Extracted data entries:
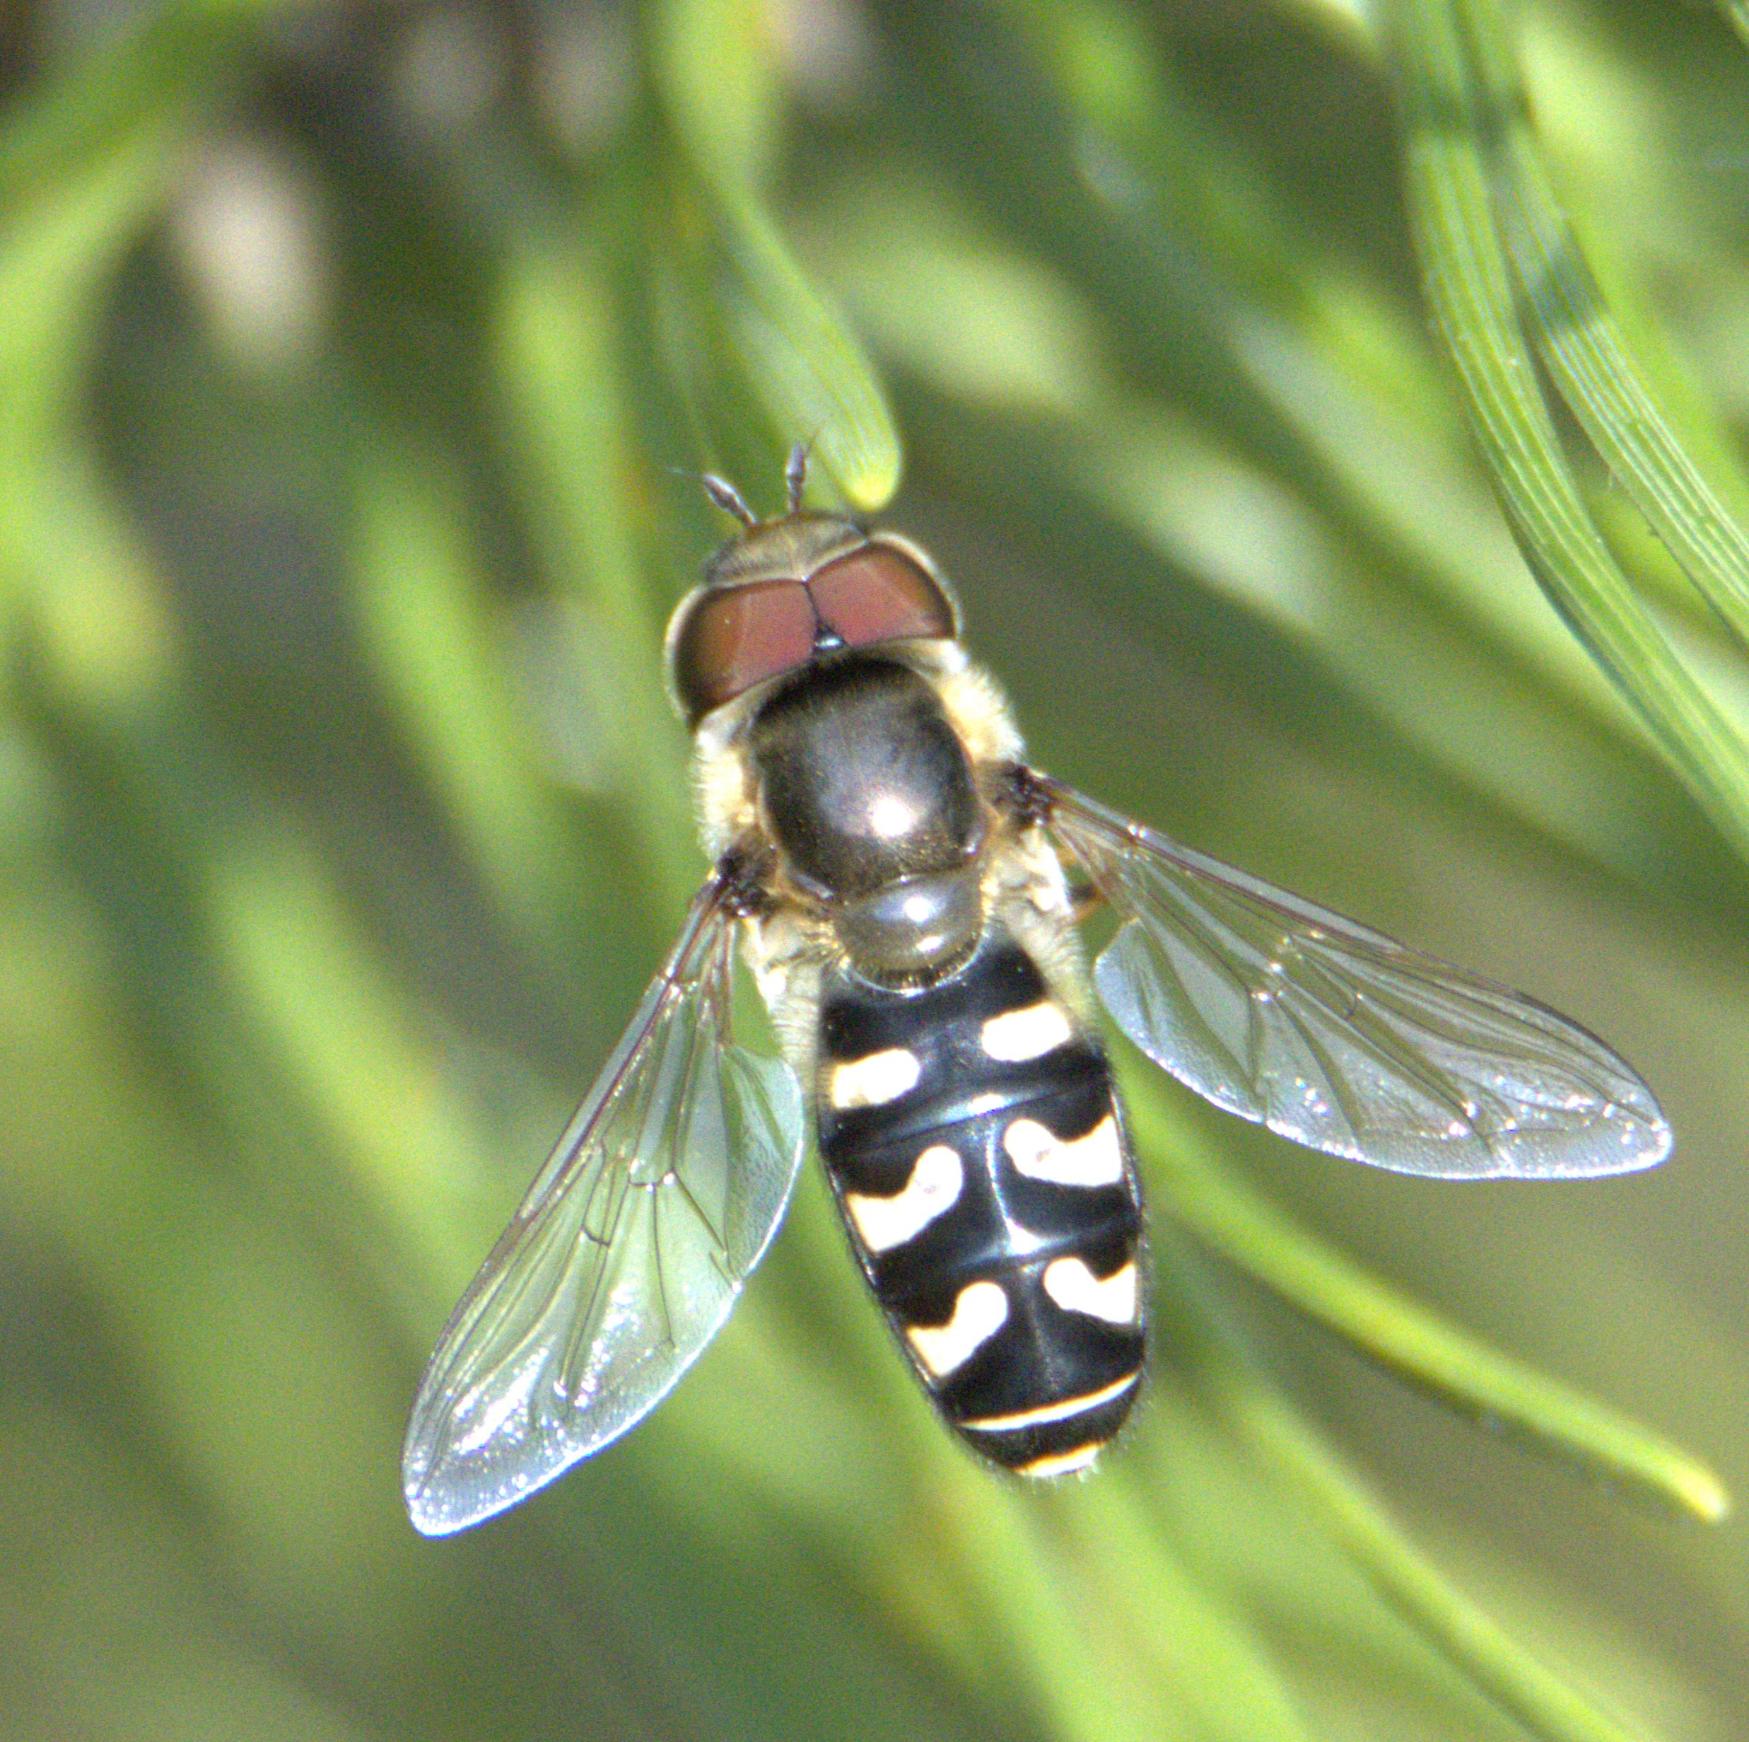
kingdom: Animalia
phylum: Arthropoda
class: Insecta
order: Diptera
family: Syrphidae
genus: Scaeva
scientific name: Scaeva pyrastri
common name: Hvidplettet agersvirreflue
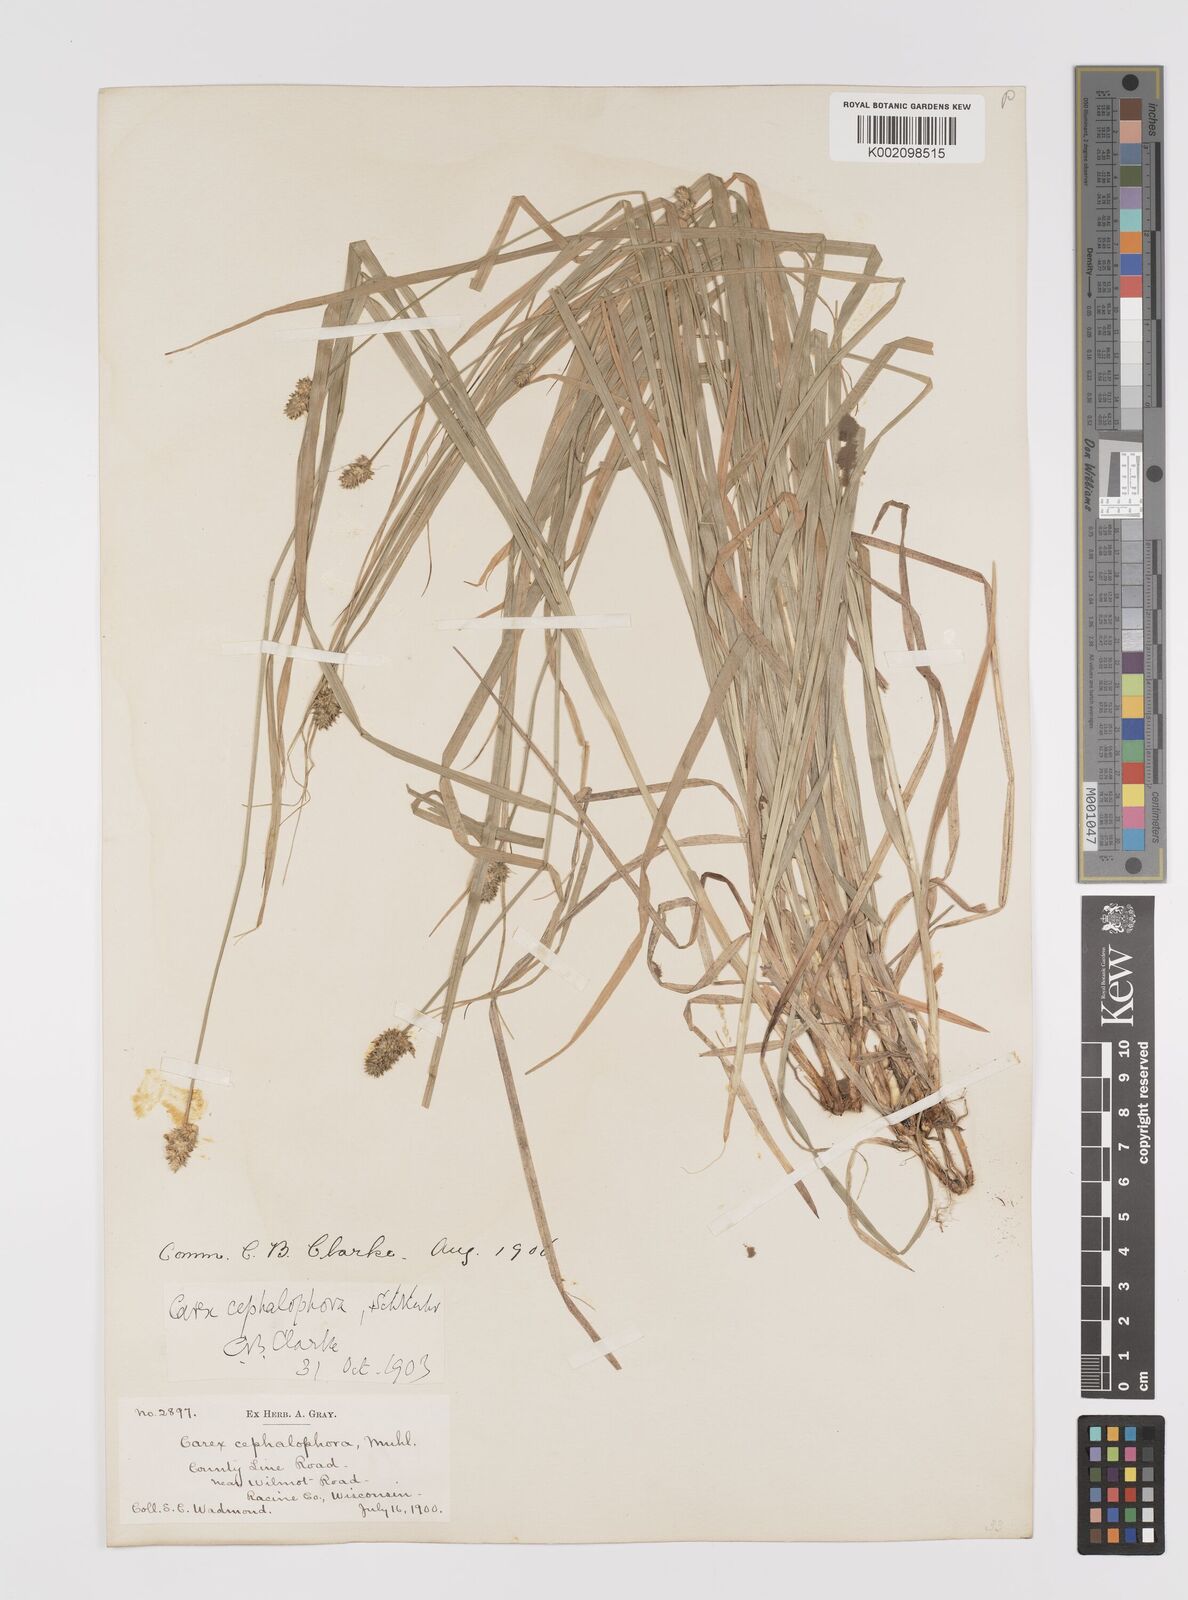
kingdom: Plantae
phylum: Tracheophyta
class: Liliopsida
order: Poales
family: Cyperaceae
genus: Carex
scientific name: Carex cephalophora
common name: Oval-headed sedge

WHAT TO WORK ON:
Reproduce every line of the listing word for word, leaving out the pictures.

ANSWER TO THIS PROBLEM:
kingdom: Animalia
phylum: Arthropoda
class: Insecta
order: Diptera
family: Syrphidae
genus: Scaeva
scientific name: Scaeva pyrastri
common name: Hvidplettet agersvirreflue
kingdom: Plantae
phylum: Tracheophyta
class: Liliopsida
order: Poales
family: Cyperaceae
genus: Carex
scientific name: Carex cephalophora
common name: Oval-headed sedge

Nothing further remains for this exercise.